A Farm Life in the South

Despite efforts to improve technology and farming methods, a farmer’s life during the 1920s involved a constant struggle for survival. The farming life was restrictive and demanding on both men and women. In fact, farmers often lived on an income of little over one hundred dollars a year. Therefore, even families who owned their land relied almost exclusively on themselves to supply both farm labor and basic necessities. Some would hire additional help during harvesting season, yet this expense could prove burdensome as well.

One can see, then, that Darl and Jewel earning three dollars to haul wood was a good job, and the purchases of luxuries like false teeth and bananas were a big deal. In essence, a farm family’s land, labor, livestock, and equipment were its only assets. To lose any of them could prove disastrous, a fact which underscores the impact of Darl’s decision to burn Gillespie’s barn.

According to many scholars of Southern culture, two belief systems provided many Southerners with pride and a sense of purpose: religious conviction and racism. Religion in this community was a potent emotional and psychological force, and a person’s relationship with God provided one with a set of values, activities, and friends. Many critics contend that poor whites used religious beliefs as a means of coping with economic deprivation, social inferiority, and political weakness.

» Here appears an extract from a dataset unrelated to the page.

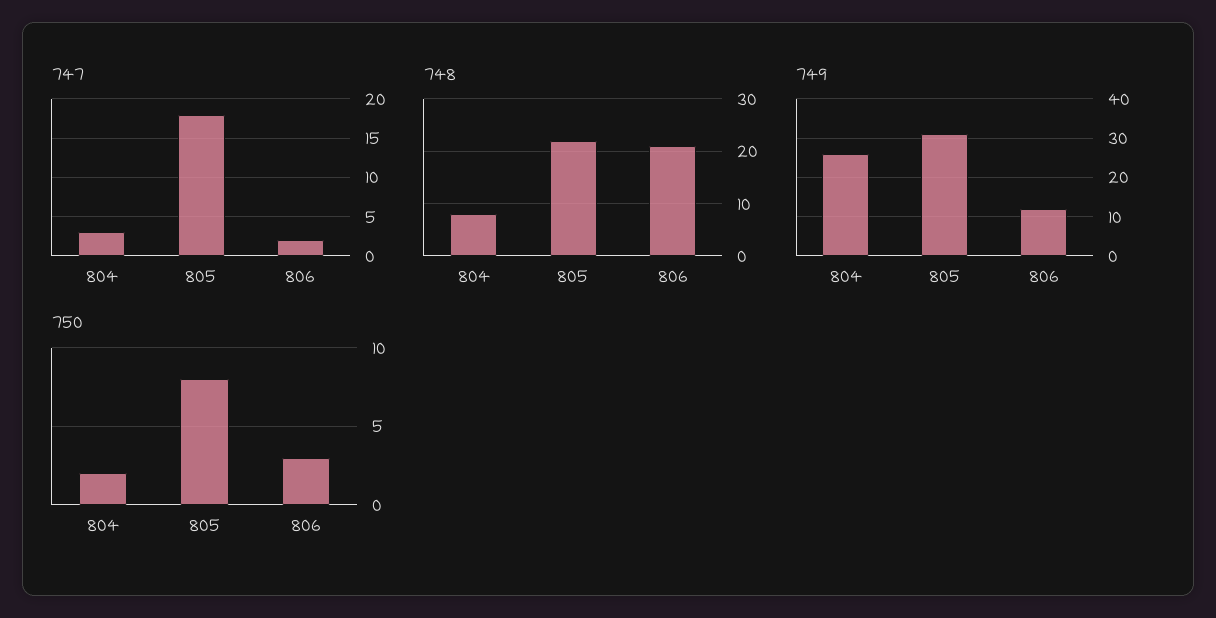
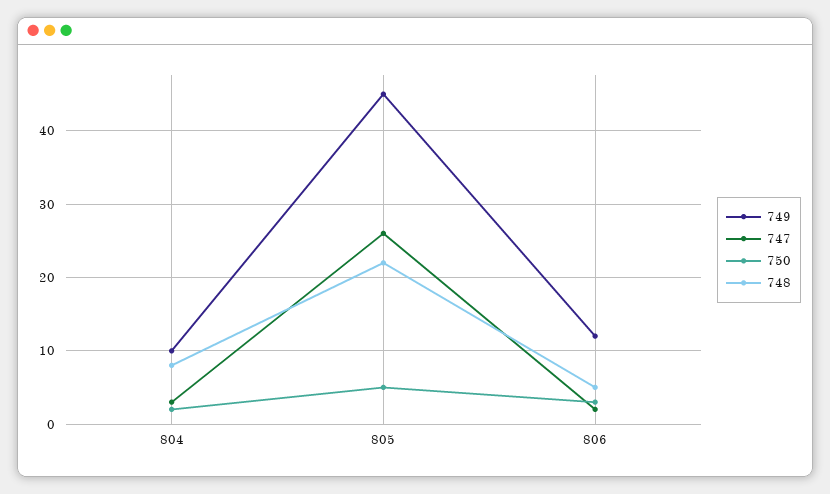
747, 805: 18 -> 26
748, 806: 20 -> 5
749, 804: 25 -> 10
749, 805: 30 -> 45
750, 805: 8 -> 5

White supremacist beliefs also served these ends for some white citizens, providing poor white laborers with a sense of personal worth and group solidarity against a perceived menace. The economic conditions, religious beliefs, and racial views of white farmers became important factors in Southern politics in the early twentieth century.

B Economics and Politics in the Rural South

On October 24, 1929, the day before Faulkner began writing As I Lay Dying, the American stock market crashed. This financial disaster ended a period of post-World War I economic expansion and marked the beginning of the Great Depression of the 1930s.

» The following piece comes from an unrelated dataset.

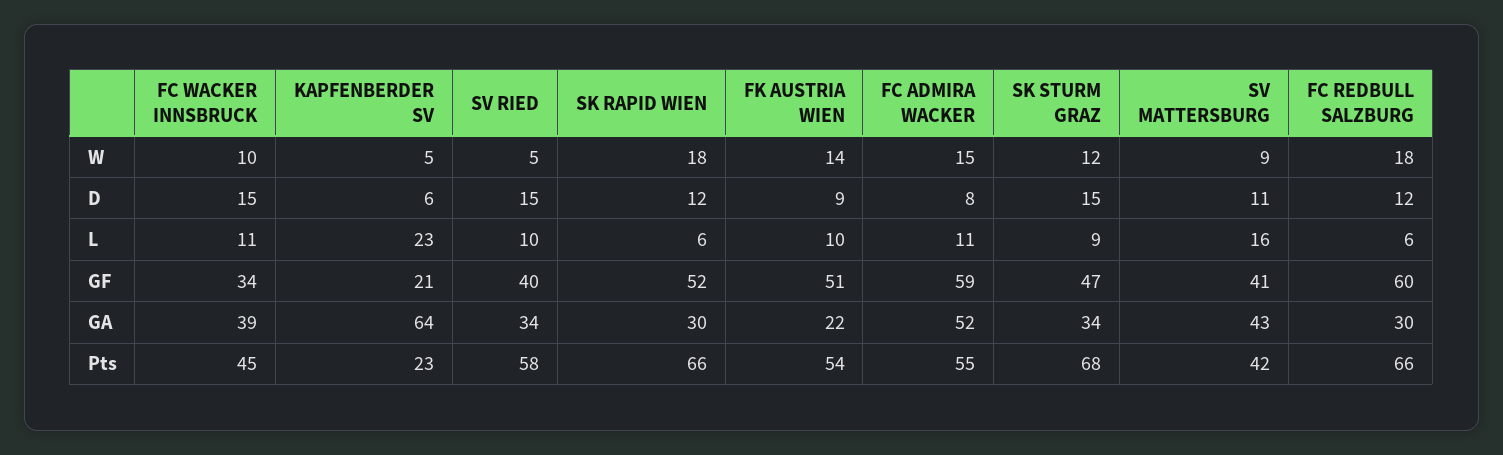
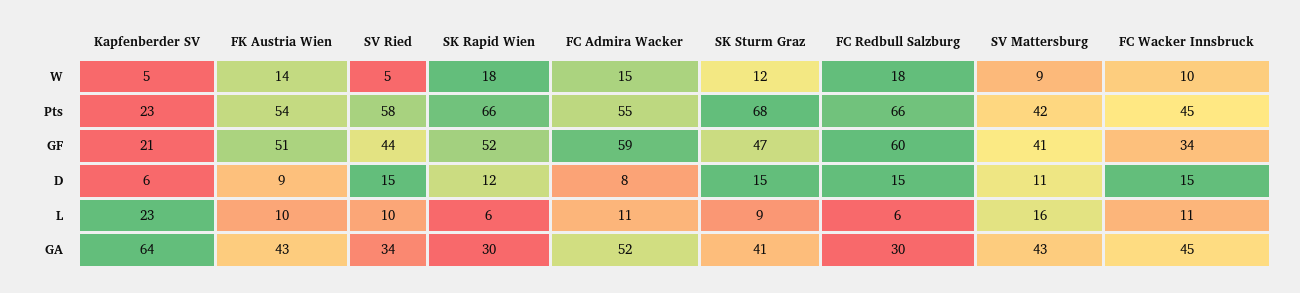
FC REDBULL SALZBURG, D: 12 -> 15
SV RIED, GF: 40 -> 44
FC WACKER INNSBRUCK, GA: 39 -> 45
FK AUSTRIA WIEN, GA: 22 -> 43
SK STURM GRAZ, GA: 34 -> 41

In the rural South, however, economic hardship had been a way of life for years, especially for poor farmers. Three factors, in particular, affected Mississippi cotton farmers. One, farmers operated under a lien system, whereby they pledged future crops to merchants in return for necessary supplies. Thus, they were in continuous debt. Second, a long-standing depression in the cotton market forced farmers to go further into debt until they could barely manage to sustain their farms or their families. Third, heavy rains and floods in the late 1920s nearly ruined production. These elements combined with outdated farming methods to make already difficult conditions even worse.

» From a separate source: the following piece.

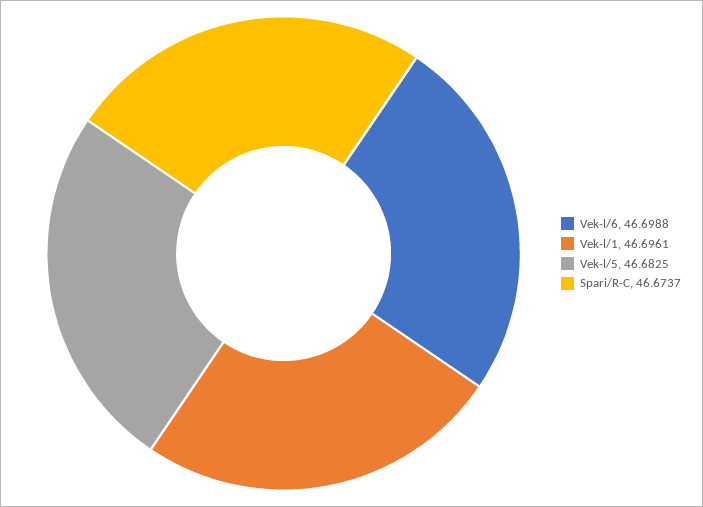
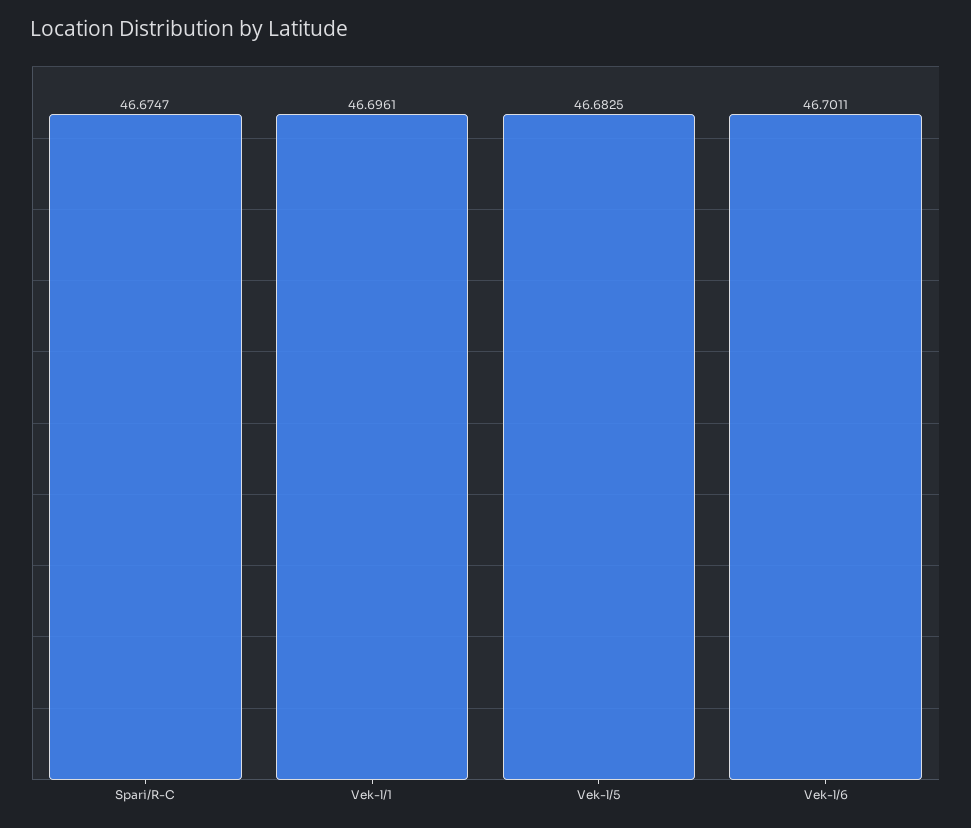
Vek-l/6: 46.6988 -> 46.7011
Spari/R-C: 46.6737 -> 46.6747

Such tensions were a staple element of Southern life in the early decades of the century. The exploitation of the working class generated populist movements that impacted Mississippi politics in the early 1900s. Sometimes termed “the revolt of the rednecks,” these reforms ushered in a new breed of politician.

One of the most prominent of these men, James K. Vardaman, serves as a representative example (especially since Faulkner’s family supported him and Faulkner named the youngest Bundren son after him). As Mississippi governor from 1904 to 1908 and a United States Senator from 1912 to 1918, Vardaman was a flamboyant orator and advocate of white laborers. Coming from a poor background, he called for greater regulation of corporations and supported such progressive causes as a graduated income tax, child labor laws, and women’s suffrage.

One of his most potent appeals, however, was his strident racism. His views and manner earned him both the nickname “The White Chief” and a reputation as a demagogue who used racial hatred to further his own ambitions. By 1918, Vardaman had lost his once-formidable influence because he opposed American involvement in World War I. “Vardamanism,” as his brand of politics was termed, had faded by the late 1920s, but populist loyalties still existed among farmers, as did the white supremacist ideals that provided poor whites with a false sense of superiority and power.